A proof-of-concept exploit dubbed LegacyHive has been released, enabling a Windows elevation-of-privilege vulnerability in the Windows User Profile Service that allows a standard user to load another user’s registry hive under their own registry classes root.
Registry hives are files that store configuration data for Windows, services, applications, and user profiles. Improperly loading or exposing these files can permit unauthorized access or privilege escalation.
The GitHub repository describes LegacyHive as a “Windows user profile service arbitrary hive load elevation of privileges vulnerability.”
The LegacyHive PoC released by Nightmare-Eclipse claims to work on all supported Windows desktop and server versions that have the July 2026 security updates installed.
According to security researcher Nightmare-Eclipse, the publicly released PoC has been intentionally restricted to reduce the risk of immediate abuse, requiring credentials for a second standard user and the username of a third account, which may be an administrator.
The repository was created shortly before the release, with the PoC source code and README documentation made approximately 11 hours before it became publicly accessible. The project is licensed under the MIT License.
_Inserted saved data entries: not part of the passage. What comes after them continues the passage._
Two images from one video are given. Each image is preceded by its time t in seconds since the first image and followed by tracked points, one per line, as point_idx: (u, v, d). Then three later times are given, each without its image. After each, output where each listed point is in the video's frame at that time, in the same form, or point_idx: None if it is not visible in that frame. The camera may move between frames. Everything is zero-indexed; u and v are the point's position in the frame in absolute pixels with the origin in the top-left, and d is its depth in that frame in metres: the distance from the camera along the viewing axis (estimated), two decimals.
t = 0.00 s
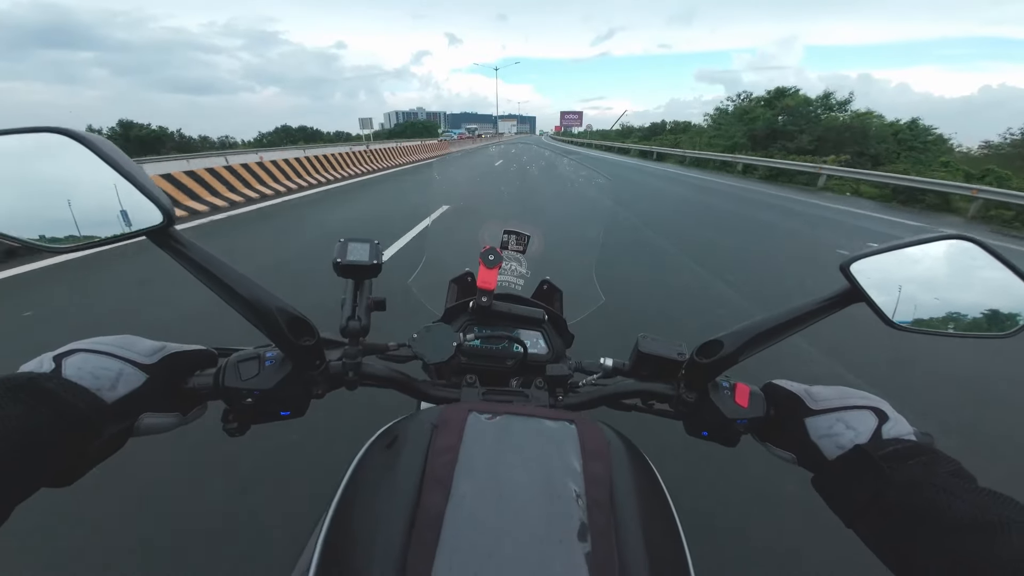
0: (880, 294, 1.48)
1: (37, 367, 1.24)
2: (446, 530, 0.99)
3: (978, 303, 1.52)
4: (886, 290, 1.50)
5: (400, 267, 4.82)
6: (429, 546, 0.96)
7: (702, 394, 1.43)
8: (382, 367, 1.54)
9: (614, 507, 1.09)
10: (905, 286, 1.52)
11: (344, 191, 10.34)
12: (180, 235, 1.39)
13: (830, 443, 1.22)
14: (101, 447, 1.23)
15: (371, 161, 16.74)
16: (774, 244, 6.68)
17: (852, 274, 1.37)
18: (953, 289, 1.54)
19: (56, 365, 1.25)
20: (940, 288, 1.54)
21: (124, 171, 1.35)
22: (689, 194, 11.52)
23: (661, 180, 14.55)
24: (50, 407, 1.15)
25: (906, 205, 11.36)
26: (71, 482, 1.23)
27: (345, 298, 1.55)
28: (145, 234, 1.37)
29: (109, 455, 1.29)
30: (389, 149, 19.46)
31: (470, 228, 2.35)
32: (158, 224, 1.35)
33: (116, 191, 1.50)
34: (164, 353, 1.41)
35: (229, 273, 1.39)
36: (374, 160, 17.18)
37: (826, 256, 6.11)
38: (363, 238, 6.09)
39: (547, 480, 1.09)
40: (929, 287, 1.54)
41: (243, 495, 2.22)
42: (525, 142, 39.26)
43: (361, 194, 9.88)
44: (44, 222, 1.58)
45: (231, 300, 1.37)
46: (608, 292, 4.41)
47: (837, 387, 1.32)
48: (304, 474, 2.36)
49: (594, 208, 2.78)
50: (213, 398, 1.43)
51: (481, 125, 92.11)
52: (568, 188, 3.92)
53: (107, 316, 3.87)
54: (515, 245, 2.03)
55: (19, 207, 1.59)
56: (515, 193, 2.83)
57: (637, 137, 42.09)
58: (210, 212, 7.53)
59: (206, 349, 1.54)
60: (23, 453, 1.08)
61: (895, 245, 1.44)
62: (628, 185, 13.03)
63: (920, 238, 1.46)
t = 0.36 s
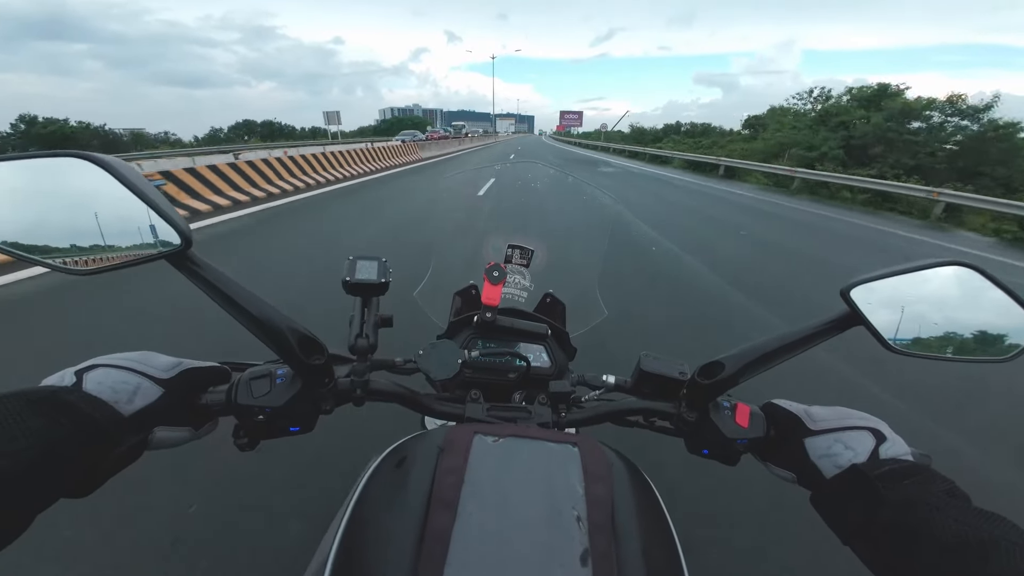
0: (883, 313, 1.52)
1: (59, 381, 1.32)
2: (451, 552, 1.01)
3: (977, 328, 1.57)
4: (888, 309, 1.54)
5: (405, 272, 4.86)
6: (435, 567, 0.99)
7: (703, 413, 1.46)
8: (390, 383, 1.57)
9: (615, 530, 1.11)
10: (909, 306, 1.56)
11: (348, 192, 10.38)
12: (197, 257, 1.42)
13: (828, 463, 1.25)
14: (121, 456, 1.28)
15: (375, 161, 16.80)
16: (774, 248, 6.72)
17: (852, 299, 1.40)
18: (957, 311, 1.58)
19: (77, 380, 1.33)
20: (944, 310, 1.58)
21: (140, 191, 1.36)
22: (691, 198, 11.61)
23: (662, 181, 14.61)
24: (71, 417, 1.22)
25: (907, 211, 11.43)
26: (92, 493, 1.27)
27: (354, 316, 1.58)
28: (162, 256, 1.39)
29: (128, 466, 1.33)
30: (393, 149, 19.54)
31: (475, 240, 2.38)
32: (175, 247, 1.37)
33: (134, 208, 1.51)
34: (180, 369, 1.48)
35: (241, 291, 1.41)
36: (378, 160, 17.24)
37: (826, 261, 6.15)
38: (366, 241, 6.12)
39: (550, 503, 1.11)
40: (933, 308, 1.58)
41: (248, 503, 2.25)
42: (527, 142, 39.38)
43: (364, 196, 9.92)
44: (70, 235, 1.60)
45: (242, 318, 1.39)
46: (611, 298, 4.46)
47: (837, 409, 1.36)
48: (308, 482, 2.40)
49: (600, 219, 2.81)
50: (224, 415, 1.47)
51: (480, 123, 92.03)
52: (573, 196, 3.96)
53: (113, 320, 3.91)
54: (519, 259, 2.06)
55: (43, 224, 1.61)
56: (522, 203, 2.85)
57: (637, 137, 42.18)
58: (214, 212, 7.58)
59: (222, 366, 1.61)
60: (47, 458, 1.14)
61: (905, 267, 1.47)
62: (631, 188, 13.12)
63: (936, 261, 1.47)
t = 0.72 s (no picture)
0: (887, 299, 1.53)
1: (41, 360, 1.26)
2: (447, 532, 0.98)
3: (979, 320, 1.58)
4: (892, 297, 1.55)
5: (403, 263, 4.83)
6: (431, 547, 0.95)
7: (704, 400, 1.46)
8: (385, 367, 1.54)
9: (616, 512, 1.09)
10: (912, 295, 1.58)
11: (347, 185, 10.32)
12: (183, 231, 1.38)
13: (829, 450, 1.26)
14: (107, 436, 1.24)
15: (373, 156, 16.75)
16: (768, 249, 6.73)
17: (857, 284, 1.40)
18: (956, 304, 1.60)
19: (60, 359, 1.27)
20: (945, 302, 1.60)
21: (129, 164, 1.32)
22: (689, 199, 11.69)
23: (657, 182, 14.66)
24: (54, 396, 1.16)
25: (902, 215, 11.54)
26: (75, 476, 1.22)
27: (349, 296, 1.54)
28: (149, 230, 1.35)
29: (114, 447, 1.28)
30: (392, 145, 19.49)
31: (474, 228, 2.36)
32: (163, 221, 1.33)
33: (128, 185, 1.48)
34: (168, 349, 1.44)
35: (233, 267, 1.37)
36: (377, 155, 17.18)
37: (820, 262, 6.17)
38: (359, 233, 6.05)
39: (550, 483, 1.09)
40: (935, 300, 1.60)
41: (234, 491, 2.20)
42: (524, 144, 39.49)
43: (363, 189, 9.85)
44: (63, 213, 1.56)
45: (236, 297, 1.37)
46: (609, 292, 4.47)
47: (841, 397, 1.37)
48: (297, 470, 2.34)
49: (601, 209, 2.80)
50: (216, 395, 1.44)
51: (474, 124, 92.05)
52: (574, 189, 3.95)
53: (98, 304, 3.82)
54: (518, 247, 2.04)
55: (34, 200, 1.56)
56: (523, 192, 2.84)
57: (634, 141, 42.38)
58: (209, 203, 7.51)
59: (212, 345, 1.58)
60: (28, 439, 1.09)
61: (910, 250, 1.49)
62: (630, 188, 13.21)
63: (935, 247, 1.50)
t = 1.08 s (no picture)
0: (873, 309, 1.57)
1: (38, 369, 1.28)
2: (437, 541, 1.00)
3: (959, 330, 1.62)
4: (878, 307, 1.58)
5: (398, 268, 4.83)
6: (420, 558, 0.96)
7: (694, 408, 1.51)
8: (379, 375, 1.55)
9: (605, 523, 1.10)
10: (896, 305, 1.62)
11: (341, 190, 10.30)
12: (182, 244, 1.38)
13: (818, 459, 1.30)
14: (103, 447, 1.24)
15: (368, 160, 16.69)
16: (761, 259, 6.82)
17: (844, 293, 1.44)
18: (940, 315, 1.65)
19: (56, 367, 1.29)
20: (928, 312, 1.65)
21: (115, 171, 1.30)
22: (684, 207, 11.80)
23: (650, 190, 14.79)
24: (49, 406, 1.18)
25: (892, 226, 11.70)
26: (71, 485, 1.23)
27: (344, 306, 1.54)
28: (145, 242, 1.35)
29: (108, 457, 1.29)
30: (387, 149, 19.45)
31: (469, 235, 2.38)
32: (159, 233, 1.34)
33: (113, 190, 1.46)
34: (163, 358, 1.45)
35: (229, 277, 1.38)
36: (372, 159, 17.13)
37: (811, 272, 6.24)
38: (353, 238, 6.03)
39: (539, 494, 1.11)
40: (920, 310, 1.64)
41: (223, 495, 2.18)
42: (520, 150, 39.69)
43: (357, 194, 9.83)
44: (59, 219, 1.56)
45: (229, 307, 1.37)
46: (604, 300, 4.51)
47: (829, 405, 1.40)
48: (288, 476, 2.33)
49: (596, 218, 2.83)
50: (210, 404, 1.45)
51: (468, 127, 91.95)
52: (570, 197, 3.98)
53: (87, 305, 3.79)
54: (514, 254, 2.10)
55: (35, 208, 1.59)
56: (519, 201, 2.87)
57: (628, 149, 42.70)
58: (201, 204, 7.47)
59: (205, 354, 1.58)
60: (26, 450, 1.09)
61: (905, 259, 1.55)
62: (625, 195, 13.28)
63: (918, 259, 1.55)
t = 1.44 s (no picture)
0: (869, 307, 1.63)
1: (51, 387, 1.30)
2: (447, 547, 1.03)
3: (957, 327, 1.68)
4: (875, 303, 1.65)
5: (398, 275, 4.86)
6: (430, 564, 1.00)
7: (698, 411, 1.56)
8: (385, 385, 1.58)
9: (611, 524, 1.14)
10: (894, 300, 1.67)
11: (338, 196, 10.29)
12: (192, 260, 1.41)
13: (823, 457, 1.38)
14: (119, 461, 1.29)
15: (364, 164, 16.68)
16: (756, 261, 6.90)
17: (840, 293, 1.50)
18: (940, 310, 1.70)
19: (69, 386, 1.31)
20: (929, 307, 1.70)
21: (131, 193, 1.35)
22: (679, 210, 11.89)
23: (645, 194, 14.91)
24: (66, 422, 1.21)
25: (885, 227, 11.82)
26: (88, 498, 1.27)
27: (349, 317, 1.58)
28: (155, 260, 1.39)
29: (123, 470, 1.34)
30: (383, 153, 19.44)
31: (470, 243, 2.43)
32: (170, 250, 1.38)
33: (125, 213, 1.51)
34: (172, 374, 1.50)
35: (237, 293, 1.41)
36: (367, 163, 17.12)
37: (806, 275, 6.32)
38: (352, 245, 6.05)
39: (545, 498, 1.15)
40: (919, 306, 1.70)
41: (228, 502, 2.21)
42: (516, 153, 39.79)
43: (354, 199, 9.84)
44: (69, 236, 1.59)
45: (238, 322, 1.40)
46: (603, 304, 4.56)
47: (830, 404, 1.49)
48: (292, 483, 2.34)
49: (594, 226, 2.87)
50: (220, 417, 1.51)
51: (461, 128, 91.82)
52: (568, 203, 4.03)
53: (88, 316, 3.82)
54: (514, 261, 2.11)
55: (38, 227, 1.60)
56: (518, 208, 2.91)
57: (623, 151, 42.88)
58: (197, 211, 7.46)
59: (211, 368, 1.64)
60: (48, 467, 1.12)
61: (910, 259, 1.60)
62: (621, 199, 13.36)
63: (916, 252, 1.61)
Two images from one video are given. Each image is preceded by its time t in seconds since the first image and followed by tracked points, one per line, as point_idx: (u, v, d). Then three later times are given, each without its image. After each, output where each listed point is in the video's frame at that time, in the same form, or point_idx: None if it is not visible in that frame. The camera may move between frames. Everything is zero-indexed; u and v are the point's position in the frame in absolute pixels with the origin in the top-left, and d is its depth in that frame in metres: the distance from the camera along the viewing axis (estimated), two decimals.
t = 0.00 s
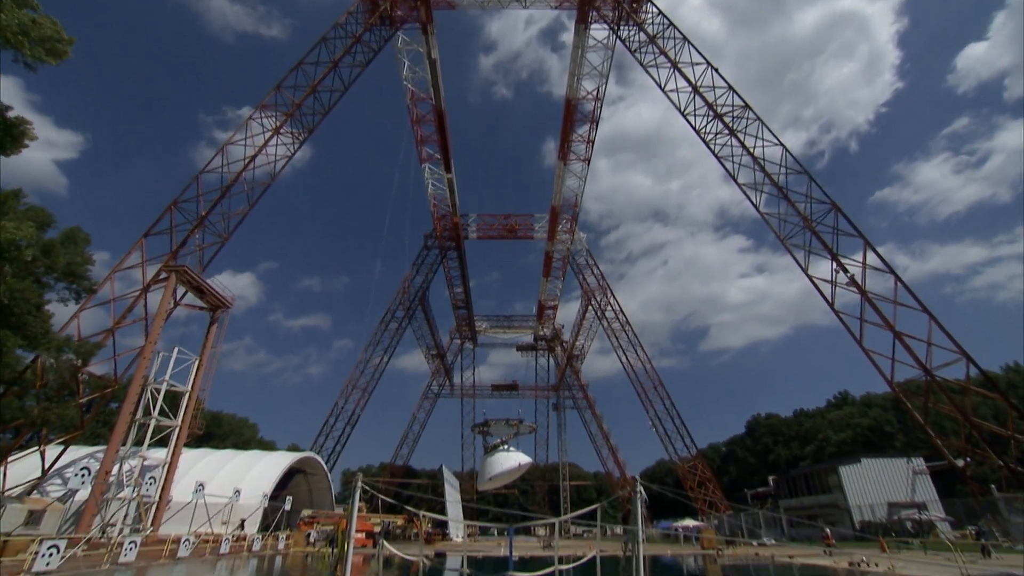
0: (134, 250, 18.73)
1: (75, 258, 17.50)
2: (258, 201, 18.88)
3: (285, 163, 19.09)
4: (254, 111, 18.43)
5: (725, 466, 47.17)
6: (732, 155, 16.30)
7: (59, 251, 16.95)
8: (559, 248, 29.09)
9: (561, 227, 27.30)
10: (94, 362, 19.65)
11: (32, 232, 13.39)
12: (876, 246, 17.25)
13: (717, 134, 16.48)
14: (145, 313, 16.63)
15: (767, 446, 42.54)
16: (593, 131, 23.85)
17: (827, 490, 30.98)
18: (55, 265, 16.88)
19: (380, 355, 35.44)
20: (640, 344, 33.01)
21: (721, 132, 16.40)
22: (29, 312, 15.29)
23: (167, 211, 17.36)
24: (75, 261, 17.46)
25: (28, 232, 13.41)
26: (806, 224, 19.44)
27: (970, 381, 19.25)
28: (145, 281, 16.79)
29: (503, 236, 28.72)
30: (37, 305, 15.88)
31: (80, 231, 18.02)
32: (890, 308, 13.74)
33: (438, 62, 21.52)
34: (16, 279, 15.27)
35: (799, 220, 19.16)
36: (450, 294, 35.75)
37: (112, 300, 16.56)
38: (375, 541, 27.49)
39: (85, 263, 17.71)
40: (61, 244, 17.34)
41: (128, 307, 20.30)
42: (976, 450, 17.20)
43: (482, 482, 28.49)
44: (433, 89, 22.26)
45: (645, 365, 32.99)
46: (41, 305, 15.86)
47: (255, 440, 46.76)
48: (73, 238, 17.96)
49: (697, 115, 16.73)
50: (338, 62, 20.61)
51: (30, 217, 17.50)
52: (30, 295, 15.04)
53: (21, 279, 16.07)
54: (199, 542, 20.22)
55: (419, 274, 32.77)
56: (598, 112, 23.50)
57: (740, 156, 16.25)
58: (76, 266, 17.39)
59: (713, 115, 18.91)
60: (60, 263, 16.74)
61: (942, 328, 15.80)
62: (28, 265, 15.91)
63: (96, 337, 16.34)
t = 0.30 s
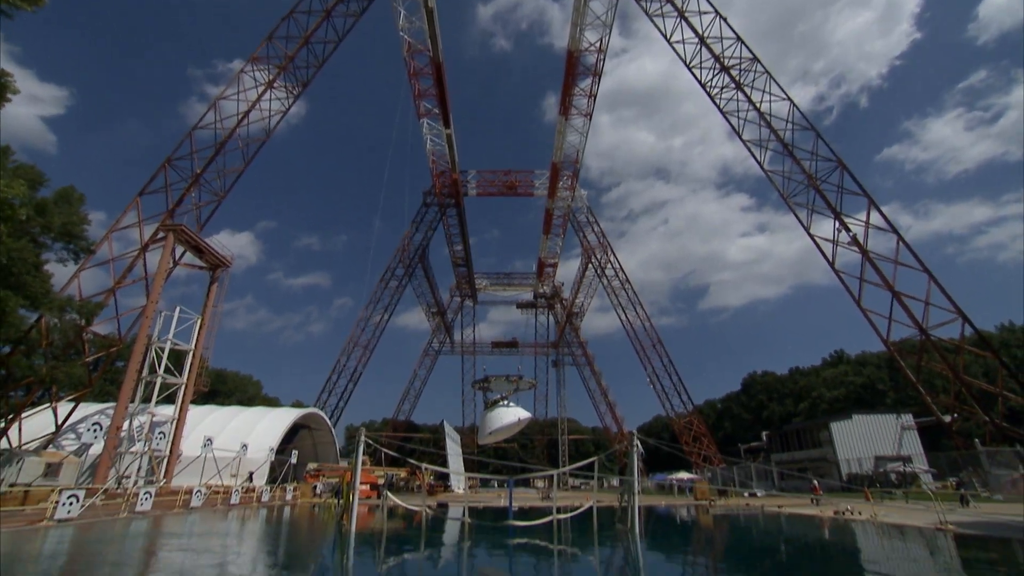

If executed successfully, the target account’s user hive will be mounted within the current user’s classes registry location. In its unrestricted form, the original technique did not require additional user credentials.
It was not limited to the UsrClass.dat hive, which typically contains file associations, shell settings, COM configurations, and application-class settings.
The researcher indicated that the original exploit could load arbitrary hives, while the public version was simplified before release.
This behavior is security-sensitive because registry hives may contain values that affect how Windows launches software, resolves COM objects, handles file types, and applies user-specific settings.
An attacker who manipulates the loading context of a privileged user’s hive could identify additional escalation paths based on the local system configuration and accessible registry data.
Currently, the disclosure does not specify a CVE number, Microsoft advisory, or an official patch that directly addresses LegacyHive.
Its compatibility with systems patched in July 2026 suggests that organizations should not assume that routine monthly updates resolve the reported issue.
Windows administrators are advised to restrict local access to trusted users, monitor for unusual profile-loading activity, and review endpoint telemetry for unexpected accesses to user profile registry files, including NTUSER.DAT and UsrClass.dat
Security teams should also track Microsoft’s response and validate the PoC only within isolated, authorized test environments.
This publication emphasizes the ongoing risks posed by local Windows privilege-escalation vulnerabilities, particularly those affecting core services that load and manage user profile data.